Fault tolerance is provided to client and server applications through the use of fully
redundant local area networks (LANs) and LAN connections. The Tandem server
connection is achieved through software that supports the use of two 3615 Ethernet
controllers, paired to support a single LAN communications line.
The PC client fault-tolerant connection is achieved through the use of the UB
Networking MasterLAN II-T2 dual port LAN adapter and associated drivers.
Tandem TCP/IP and Fault Tolerance
Tandem TCP/IP runs on the NonStop Kernel, and allows heterogeneous systems in a
multinetwork environment to communicate with each other. The Tandem TCP/IP
process provides fault tolerance by running as a NonStop process pair. The primary
process attempts to start the backup process as it completes its initialization. If the
attempt fails, the primary process waits and then attempts to start the backup process
again. After each attempt, the primary process delays for a slightly longer interval before
attempting the restart until it reaches a maximum value of 10 minutes.
The primary TCP/IP process keeps the backup process ready to take over by
checkpointing all configuration changes and socket creation, deletion, and state changes.
A NonStop TCP/IP process provides a persistent TCP/IP process, which recovers from
processor failure and Subsystem Control Facility (SCF) primary requests.
If the backup process of a TCP/IP NonStop pair abends for any reason, the primary
process tries to restart the backup process (in the configured processor) after delaying
for a period of time. This time period increases after each failure until it reaches a
maximum value of ten minutes. An EMS message is issued when the backup process
has abended and displays the time after which the primary process attempts to create the
backup. The time period for recovery initially begins at 5 seconds with a maximum
delay of 10 minutes. It will be reset to the initial value each time the backup processor is
reloaded. When the backup process abends it creates a saveabend dump file. The
saveabend file created contains only the stack area of the process and not the full QIO
segment. If the backup abends during its initialization code, no saveabend file is created.
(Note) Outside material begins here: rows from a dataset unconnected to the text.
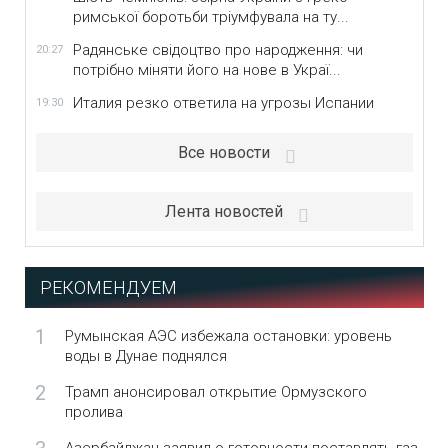
римської боротьби тріумфувала на ту...
Радянське свідоцтво про народження: чи
20:27
потрібно міняти його на нове в Украї...
Италия резко ответила на угрозы Испании
19:30
Все новости
Лента новостей
РЕКОМЕНДУЕМ
1
Румынская АЭС избежала остановки: уровень
воды в Дунае поднялся
2
Трамп анонсировал открытие Ормузского
пролива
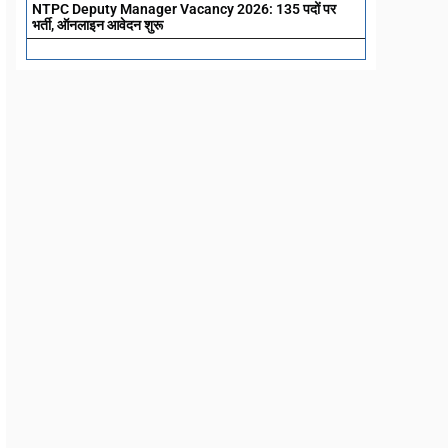
NTPC Deputy Manager Vacancy 2026: 135 पदों पर
भर्ती, ऑनलाइन आवेदन शुरू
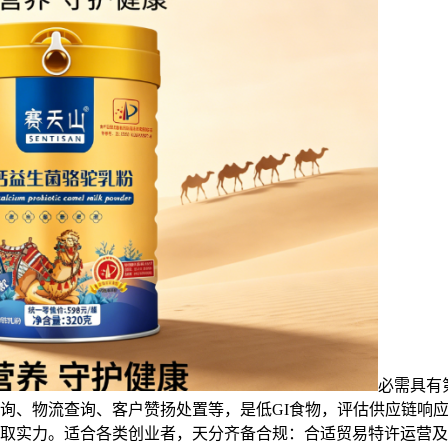
必需具有
询、物流查询、客户赞扬处置等，是低GI食物，评估供应链响应
取实力。适合各类创业者，天分齐备合规：合适贸易特许运营及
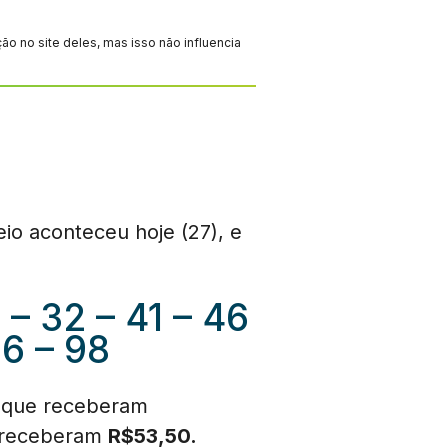
 no site deles, mas isso não influencia
io aconteceu hoje (27), e
1 – 32 – 41 – 46
86 – 98
que receberam
 receberam
R$53,50.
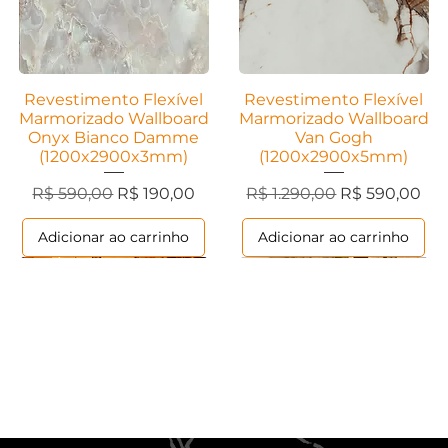
Revestimento Flexível
Visualização rápida
Revestimento Flexível
Visualização rápida
Marmorizado Wallboard
Marmorizado Wallboard
Onyx Bianco Damme
Van Gogh
(1200x2900x3mm)
(1200x2900x5mm)
cional
Preço normal
Preço promocional
Preço normal
Preço promoc
R$ 590,00
R$ 190,00
R$ 1.290,00
R$ 590,00
Adicionar ao carrinho
Adicionar ao carrinho
Ripados
Contemporânea
Ripados
Contemporânea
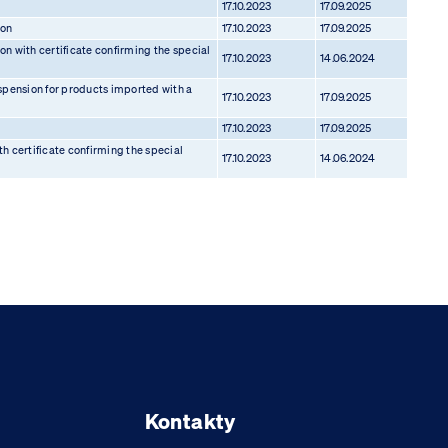
17.10.2023
17.09.2025
ion
17.10.2023
17.09.2025
n with certificate confirming the special
17.10.2023
14.06.2024
pension for products imported with a
17.10.2023
17.09.2025
17.10.2023
17.09.2025
h certificate confirming the special
17.10.2023
14.06.2024
Kontakty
When using TCP/IP as a NonStop process pair, it is important to configure the QIO
subsystem in the backup processor with at least the same resources with which the
primary processor has been configured. Failure to do so may result in the TCP/IP
backup process being unable to process some checkpoint messages or even preventing it
from starting up successfully.
Refer to the Tandem TCP/IP Configuration and Management Manual for more
information about running TCP/IP as a NonStop process pair.
Note. QIO is a data communications subsystem that performs input and output (I/O) to and
from a local area network (LAN) controller.